_Selection_:
>> start

Artists: Chen Wenji / Chi Qun / Ding Yi / Feng Lianghong / Ju Ting / Leng Guangmin / Li Kezheng / Liang Quan / Ma Shuqing / Ou Jin / Qian Jiahua / Qu Fengguo / Shang Yang / Shen Han / Shen Zhenglin / Tan Ping / Wang Yi / Wang Zhiyi / Xue Feng / Ye Zhou / Yu Youhan / Zhang Xuerui / Zhu Jinshi / Katsuyoshi Inokuma / Kim Deok Han / Mukai Shuji / Tsuyoshi Maekawa / Tetsuo Mizu / Yukihisa Isobe / Choi Myoung Young / Ha Chong Hyun / Kwon Young Woo / Lee Dong Youb / Lee Ufan / Yun Hyong Keun

10.31 - 12.12, 2020

Beijing 1st & 2nd Space

The traveling exhibition “Painting and Existence: Chinese, Japanese, and Korean Abstract Painting” began its journey in February 2019 at Tang Contemporary Art Hong Kong. The show traveled to Whitestone Gallery in Taipei in August 2019, and it will now close at both of Tang Contemporary Art’s Beijing spaces. As the conclusion to the show, this exhibition will present more than 70 abstract paintings by 35 Chinese, Japanese, and Korean artists, tracing the development of abstract painting from its beginnings with Gutai in Japan in the 1950s to Dansaekhwa in South Korea in the 1970s to its emergence in China in the late 1980s to the present.

 

The Gutai Art Association was founded by Jiro Yoshihara in 1954 and the group dissolved after his death in 1972. The principles behind Gutai were fully elaborated in “The Gutai Manifesto,” which stated: “Gutai Art does not alter matter. Gutai Art imparts life to matter. Gutai Art does not distort matter. In Gutai Art, the human spirit and matter shake hands with each other while keeping their distance.” Within this framework, Gutai members engaged in a range of aesthetic experiments. Tsuyoshi Maekawa and Shuji Mukai are important second-generation Gutai artists, who maintained their creative drive after the group disbanded. Tsuyoshi Maekawa employs the rough texture of burlap, to which he adds adhesive and oil paint; he has continued to use burlap as a distinctive medium throughout his entire creative career. Shuji Mukai builds spaces using oils, books, and even sections of canvas, covering all visible surfaces with hand-drawn designs. These experiments have given Gutai an important place in the history of contemporary art in Asia and it remains influential even today.

>> end

_Rows from a data collection_:
>> start

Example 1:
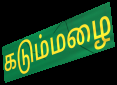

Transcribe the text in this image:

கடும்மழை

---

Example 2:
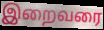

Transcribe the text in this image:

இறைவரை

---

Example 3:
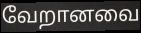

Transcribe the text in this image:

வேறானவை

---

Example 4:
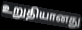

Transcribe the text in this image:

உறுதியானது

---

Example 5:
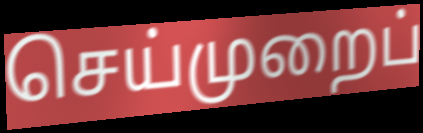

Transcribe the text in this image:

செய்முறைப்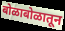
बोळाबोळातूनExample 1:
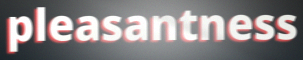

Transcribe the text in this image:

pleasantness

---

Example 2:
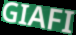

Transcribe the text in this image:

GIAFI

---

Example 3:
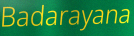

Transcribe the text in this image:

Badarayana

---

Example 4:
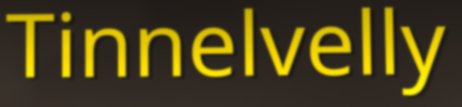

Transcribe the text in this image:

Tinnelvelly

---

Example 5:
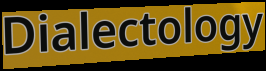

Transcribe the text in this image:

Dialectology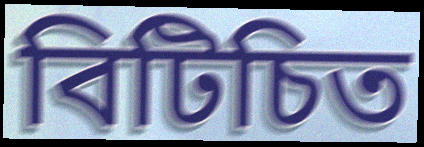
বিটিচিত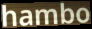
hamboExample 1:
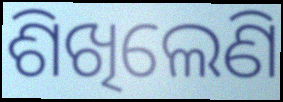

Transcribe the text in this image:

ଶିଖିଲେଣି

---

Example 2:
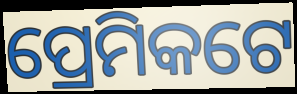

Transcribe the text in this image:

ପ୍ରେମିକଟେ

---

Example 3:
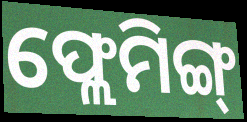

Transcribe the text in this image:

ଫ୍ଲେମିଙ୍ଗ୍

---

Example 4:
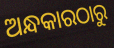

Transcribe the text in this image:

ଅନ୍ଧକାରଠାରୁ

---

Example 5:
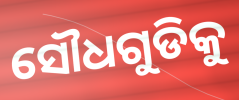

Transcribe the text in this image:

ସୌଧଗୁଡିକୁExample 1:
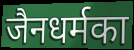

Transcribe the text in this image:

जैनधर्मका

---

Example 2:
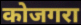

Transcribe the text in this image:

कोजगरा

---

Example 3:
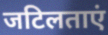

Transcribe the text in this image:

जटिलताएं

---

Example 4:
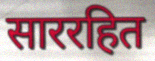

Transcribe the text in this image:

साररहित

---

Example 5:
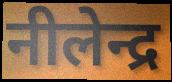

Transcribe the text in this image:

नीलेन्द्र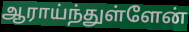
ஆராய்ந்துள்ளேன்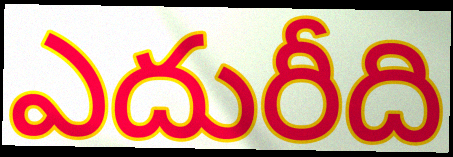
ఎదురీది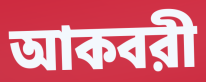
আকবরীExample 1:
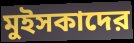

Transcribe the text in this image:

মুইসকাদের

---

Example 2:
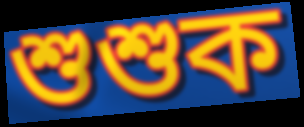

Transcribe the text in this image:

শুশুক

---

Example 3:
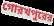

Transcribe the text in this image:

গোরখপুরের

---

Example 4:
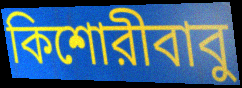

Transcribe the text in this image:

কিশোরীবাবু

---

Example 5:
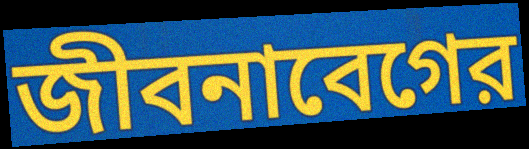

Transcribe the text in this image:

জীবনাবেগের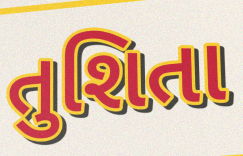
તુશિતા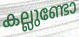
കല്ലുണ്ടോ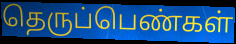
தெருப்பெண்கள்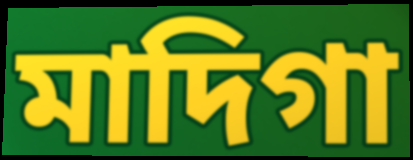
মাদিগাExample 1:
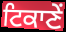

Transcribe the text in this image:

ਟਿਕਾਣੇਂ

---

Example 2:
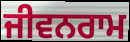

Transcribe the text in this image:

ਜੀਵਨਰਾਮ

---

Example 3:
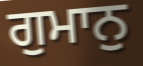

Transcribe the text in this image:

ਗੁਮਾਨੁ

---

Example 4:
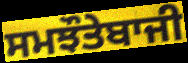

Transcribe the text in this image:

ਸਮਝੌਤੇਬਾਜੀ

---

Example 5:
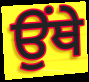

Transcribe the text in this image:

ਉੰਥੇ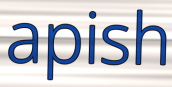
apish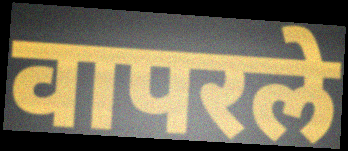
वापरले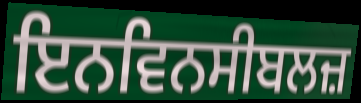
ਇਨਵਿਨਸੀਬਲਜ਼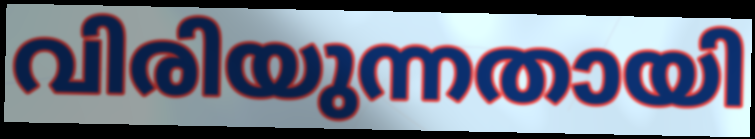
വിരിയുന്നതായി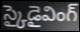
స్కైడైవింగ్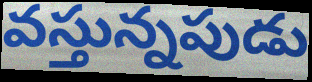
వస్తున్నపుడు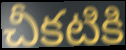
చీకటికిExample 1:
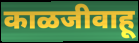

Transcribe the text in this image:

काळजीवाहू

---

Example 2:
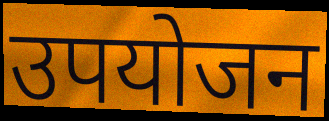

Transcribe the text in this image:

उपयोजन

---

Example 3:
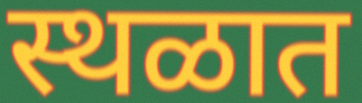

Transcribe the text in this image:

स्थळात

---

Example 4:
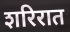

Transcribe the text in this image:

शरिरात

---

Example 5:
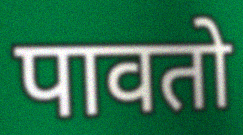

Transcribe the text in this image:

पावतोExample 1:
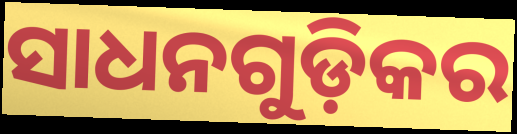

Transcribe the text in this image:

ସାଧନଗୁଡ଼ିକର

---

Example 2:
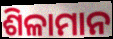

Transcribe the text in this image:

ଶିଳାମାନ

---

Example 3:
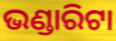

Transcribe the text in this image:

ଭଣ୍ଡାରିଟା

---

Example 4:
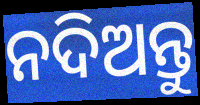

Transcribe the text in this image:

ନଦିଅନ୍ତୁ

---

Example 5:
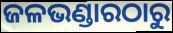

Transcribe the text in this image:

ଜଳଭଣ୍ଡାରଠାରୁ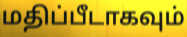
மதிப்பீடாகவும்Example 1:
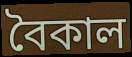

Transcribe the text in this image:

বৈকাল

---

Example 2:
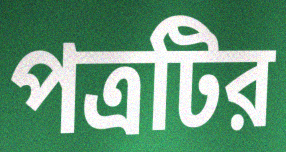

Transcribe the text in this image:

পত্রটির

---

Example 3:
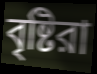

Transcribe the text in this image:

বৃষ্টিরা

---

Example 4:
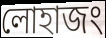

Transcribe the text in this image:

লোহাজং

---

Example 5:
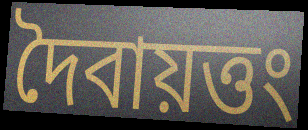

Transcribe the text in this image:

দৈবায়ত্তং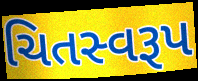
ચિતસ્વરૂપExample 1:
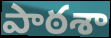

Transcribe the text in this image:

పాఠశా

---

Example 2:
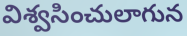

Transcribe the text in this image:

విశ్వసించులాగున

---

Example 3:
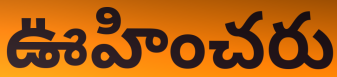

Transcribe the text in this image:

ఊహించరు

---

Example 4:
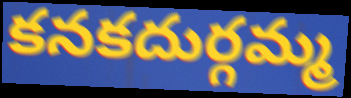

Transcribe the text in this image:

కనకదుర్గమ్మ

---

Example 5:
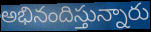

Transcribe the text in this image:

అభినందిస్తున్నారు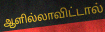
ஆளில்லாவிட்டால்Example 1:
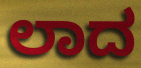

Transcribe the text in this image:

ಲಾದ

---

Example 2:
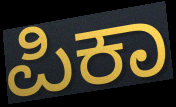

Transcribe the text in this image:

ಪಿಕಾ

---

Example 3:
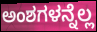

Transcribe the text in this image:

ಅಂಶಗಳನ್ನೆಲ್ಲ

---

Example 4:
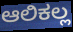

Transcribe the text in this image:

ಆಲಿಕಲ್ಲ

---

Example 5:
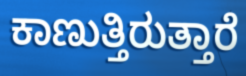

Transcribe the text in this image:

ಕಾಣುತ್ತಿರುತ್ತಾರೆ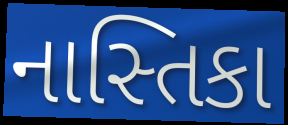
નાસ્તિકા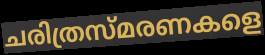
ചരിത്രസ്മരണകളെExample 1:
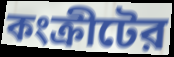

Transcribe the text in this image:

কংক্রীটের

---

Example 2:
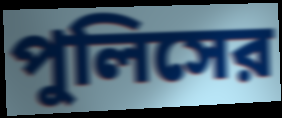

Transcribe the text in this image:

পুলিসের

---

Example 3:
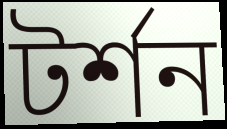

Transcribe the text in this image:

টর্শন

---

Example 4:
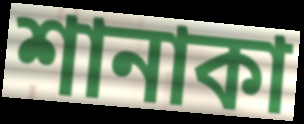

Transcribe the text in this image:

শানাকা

>> end

_Task list_:
[a] In the exhibition text, which material has Tsuyoshi Maekawa used throughout his entire creative career?
[b] Write the next part of the exhibition text, starting after its final sentence.

_Final results_:
[a] Burlap.

[b]
 

Dansaekhwa began in the 1970s and was part of the Korean art scene for more than a decade. The ideas of the movement have also appeared in the work of the younger generation of artists. Dansaekhwa and Gutai were important and influential movements in Asian modern and contemporary art history. Key Dansaekhwa artists include Ha Chong-Hyun, Kwon Young-Woo, Lee Ufan, and Yun Hyong-Keun. Dansaekhwa was characterized by the use of pure color, repeated applications of paint, and simple visual experiences. In the 1970s, artists used this style to express their material poverty and their desire to resist the military government. Influenced by ancient Korean scholar and calligrapher Gim Jeong-hui, Yun Hyong-Keun thinned paint with turpentine so that he could more easily apply washes to his canvases and create an effect similar to traditional ink and wash painting on xuan paper. Lee Ufan is one of the most important post-war Asian artists, serving as a leader for both Mono-ha and Dansaekhwa. After Mono-ha ended in 1972, he embarked upon explorations of brushwork, voids, and spaces for several decades. After Lee Ufan moved to Japan, he traveled often between South Korea and Japan, playing an important role in artistic exchange between the two countries.

 

Influenced by Western art, Chinese artists began to engage with abstract art in the 1980s. The majority of the ‘85 New Wave artists who started an abstract practice used abstract art to rebel against and subvert the art system and mainstream values. At that time, abstract painting was significant because it established a new set of values, a realist and political mode of abstraction. In the 1990s, artists began to develop abstract painting techniques with an individual style. The context for abstract painting had changed, giving rise to brushstroke abstraction, conceptual abstraction, and hard-edge abstraction. Artists experimented with mediums, textures, forms, and concepts, and they focused on the expression of everyday, personal experiences, exploring the relationship between personal methods and art historical contexts.

 

This exhibition begins with Chinese artists active in abstract art in the 1980s and 1990s, such as Shang Yang, Yu Youhan, Liang Quan, Zhu Jinshi, Chen Wenji, Ma Shuqing,Tan Ping, Ding Yi, Feng Lianghong, Ye zhou and Qu Fengguo. The show then continues with members of the younger generation, such as Xue Feng, Ou Jin, Zhang Xuerui, Chi Qun, Ju Ting, Li Kezheng, Leng Guangmin, Shen Zhenglin, Qian Jiahua, Shen Han, Wang Yi and Wang Zhiyi. The exhibition spans time and space to show the breadth of abstract painting and expand the boundaries of abstract art.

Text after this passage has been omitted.